We’ve refined the architecture in a number of ways, based on the company’s 10 years of experience:

· We expanded the data types for greater flexibility, particularly in writing time-series analytics. While other time-series companies supply a limited time-series language, kdb+ was specifically developed to let leading-edge customers go beyond limits.

· We enhanced the speed and efficiency of application development by combining our general programming, relational, and time-series languages into a single, concise programming language – q. The q language is integrated into the database, contributing to very high query performance. q uses English-like commands and a simple syntax. C or SQL programmers typically learn q in less than a day. (See the Kdb+ Primer written by Dennis Shasha, Associate Professor of Computer Science at NYU's Courant Institute.)

· We reduced overhead and latency to maintain leadership performance even as data volumes keep rising. For example, data on many securities exchanges is doubling each year. Our product strategy has always been to maintain the lead in performance for complex data analysis, and with kdb+ we have further extended that lead for our customers.

As a relational database vendor, how do you handle streaming data?

Our product kdb+tick is a realtime ticker-plant application layered on kdb+. As data streams in from a data feed or other source of streaming data, it becomes available for immediate relational analysis. In addition, the data is logged so that, in case of a system failure, you do not lose the day's data, as you would with products that support streaming or in-memory data only. Periodically, the log file is written to the historical database -- a day's worth of realtime data (easily 50 million records) can be written to the database in couple of minutes. In fact, kdb+tick is so fast at managing streaming, in-memory, and stored data that some of our customers have used it to eliminate the traditional end of day, where the database is taken off-line. Because kdb+ runs at top efficiency 24x7, it can be used to program advanced applications such as global 24x7 trading.

Is it really necessary to save all that data?

Only if your firm's strategy is to offer highly competitive, leading products. One of the reasons we developed kdb+tick originally was in response to trading departments asking us: isn't there a way we can save the streaming data so we can analyze it later? While it's true that small trading problems can be solved using a streaming data or in-memory database alone, big, strategic problems require you to be able to save data and to compare streaming or in-memory and historical data on the fly, without losing speed anywhere along the line.

Aside from kdb+tick, do you have other layered products for kdb+?

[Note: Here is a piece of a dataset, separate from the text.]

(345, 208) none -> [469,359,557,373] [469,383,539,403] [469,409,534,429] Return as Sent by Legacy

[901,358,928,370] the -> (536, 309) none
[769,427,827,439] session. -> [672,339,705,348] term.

To date, we have two in addition kdb+tick:

· Kdb+tow is an application that enables traders to test sophisticated algorithms by replaying historical ticks through their models.

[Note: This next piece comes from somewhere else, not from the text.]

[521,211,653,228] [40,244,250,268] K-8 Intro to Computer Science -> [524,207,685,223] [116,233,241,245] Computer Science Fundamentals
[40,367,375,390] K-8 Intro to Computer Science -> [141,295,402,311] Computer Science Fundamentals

· Kdb+taq is a fast loader for NYSE TAQ data (distributed via CD/DVD or FTP) that enables you to create a full 10+ year history of NYSE TAQ data quickly, update it daily, and have it immediately available for relational, time-series analysis in kdb+.

· Kdb+x is a family of eXchange loaders for other sources, for example the LSE Tick and Best Price Data.

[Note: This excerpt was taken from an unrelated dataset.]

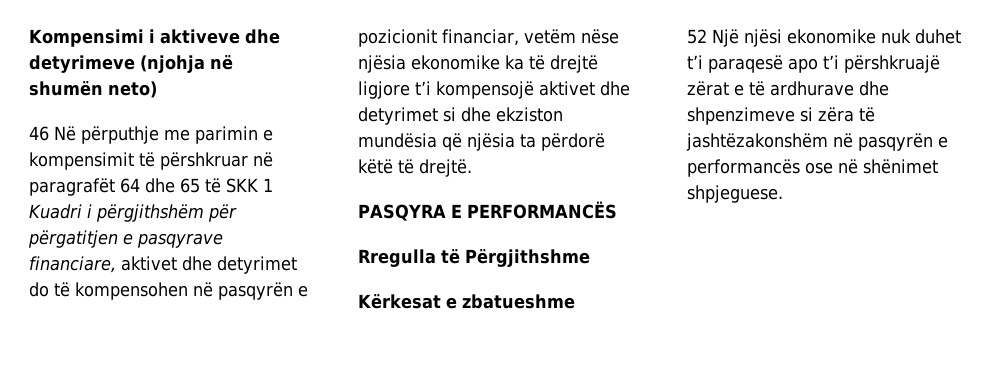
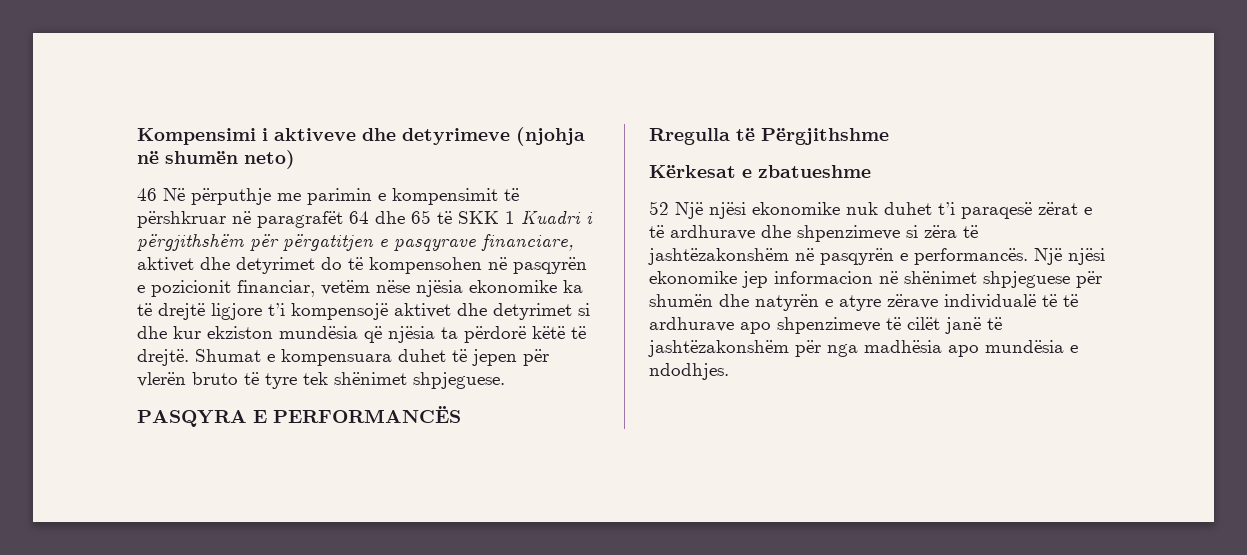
(491, 114) none -> [173,326,201,339] kur
(472, 168) none -> [195,349,549,366] [137,372,505,389] Shumat e kompensuara duhet të jepen për vlerën bruto të tyre tek shënimet shpjeguese.
[788,55,940,73] apo t’i përshkruajë -> (1032, 210) none
[687,159,938,177] [687,185,783,203] performancës ose në shënimet shpjeguese. -> [914,248,1105,265] [649,271,1102,288] [649,294,1078,311] [649,317,1002,334] [648,340,1078,357] [649,363,729,380] performancës. Një njësi ekonomike jep informacion në shënimet shpjeguese për shumën dhe natyrën e atyre zërave individualë të të ardhurave apo shpenzimeve të cilët janë të jashtëzakonshëm për nga madhësia apo mundësia e ndodhjes.

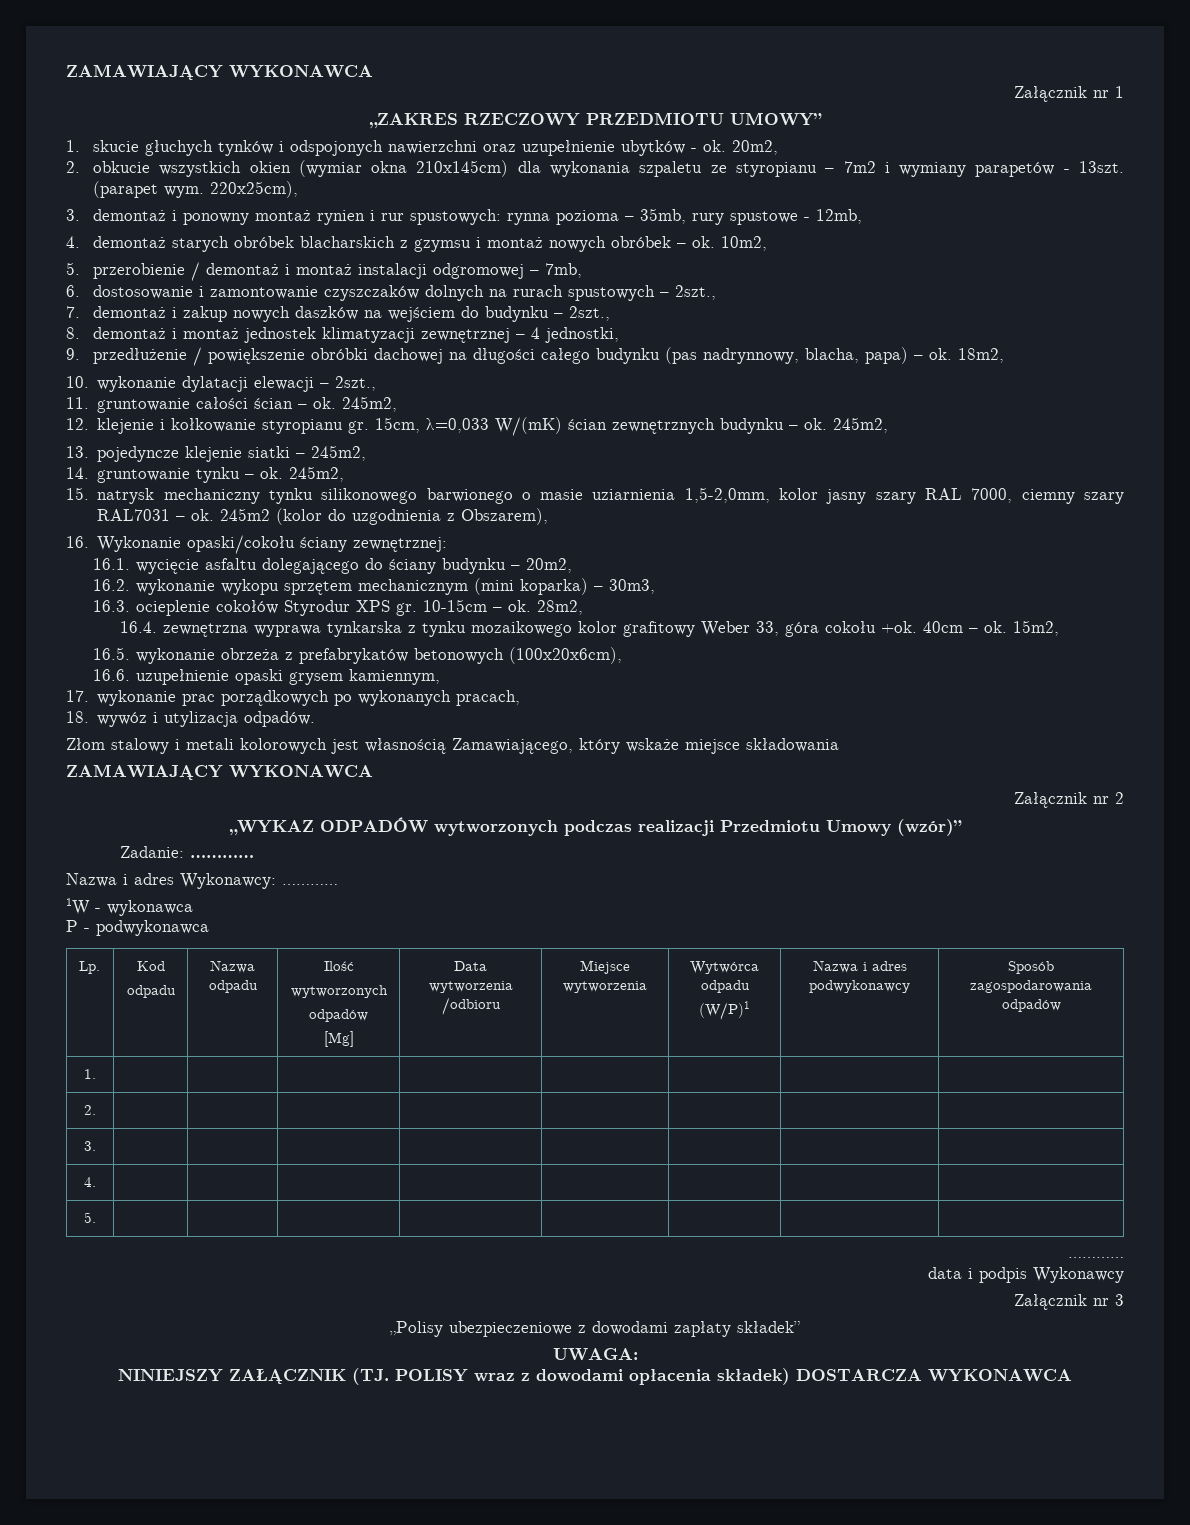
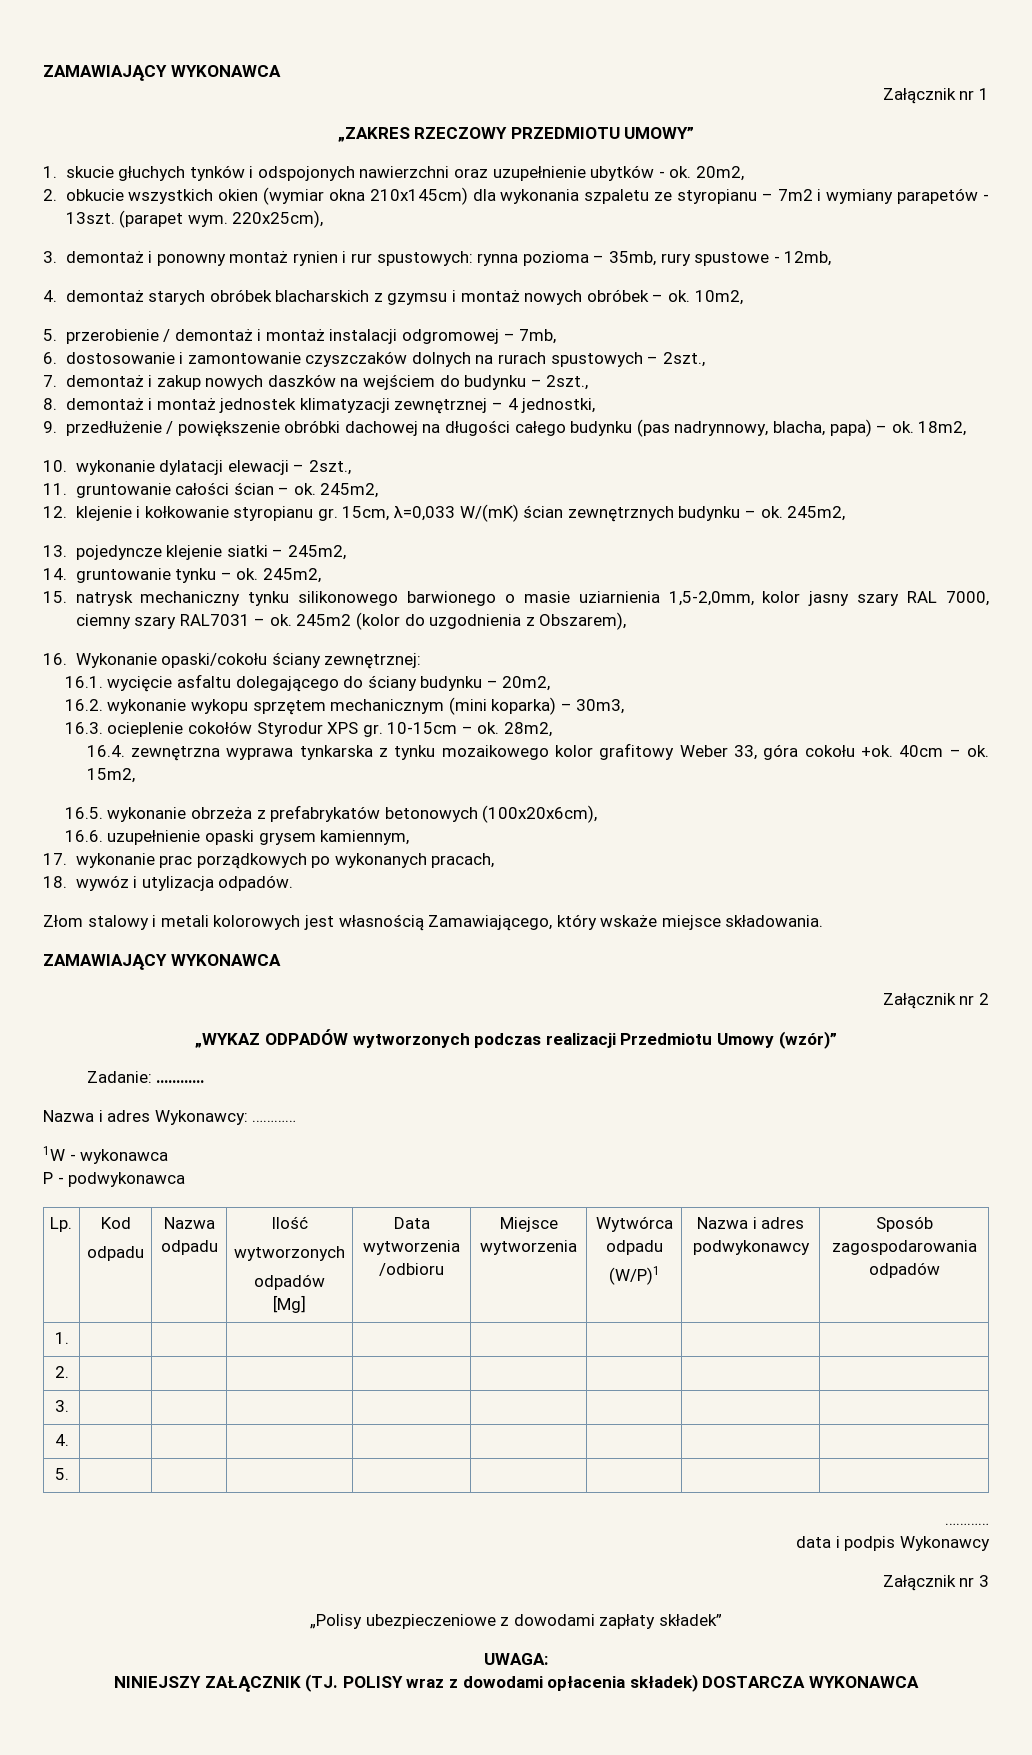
[746,738,839,752] składowania -> [725,915,824,927] składowania.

Why should development teams and IT departments invest in new technologies such as kdb+, when the trend is toward standard technologies?

Doing business in real time demands new technologies and fast ROI. The volumes of data encountered in business today are like nothing the world has seen before -- and they are growing rapidly. In addition, firms need to understand how streaming data relates to historical patterns. Conventional database paradigms are floundering, because the relational databases of the 1980s are no longer able to keep up with escalating volumes of data. The old model of overnight reporting is no longer acceptable in realtime business. The business intelligence/OLAP/data warehousing structures that were built to make relational databases more efficient are also under increasing pressure to deliver faster analysis -- and they can't. Newer in-memory databases and streaming data products deliver speed as long as the data is in memory, but they don't meet the needs of realtime business, because they solve only a small part of the data volume and data analysis problem.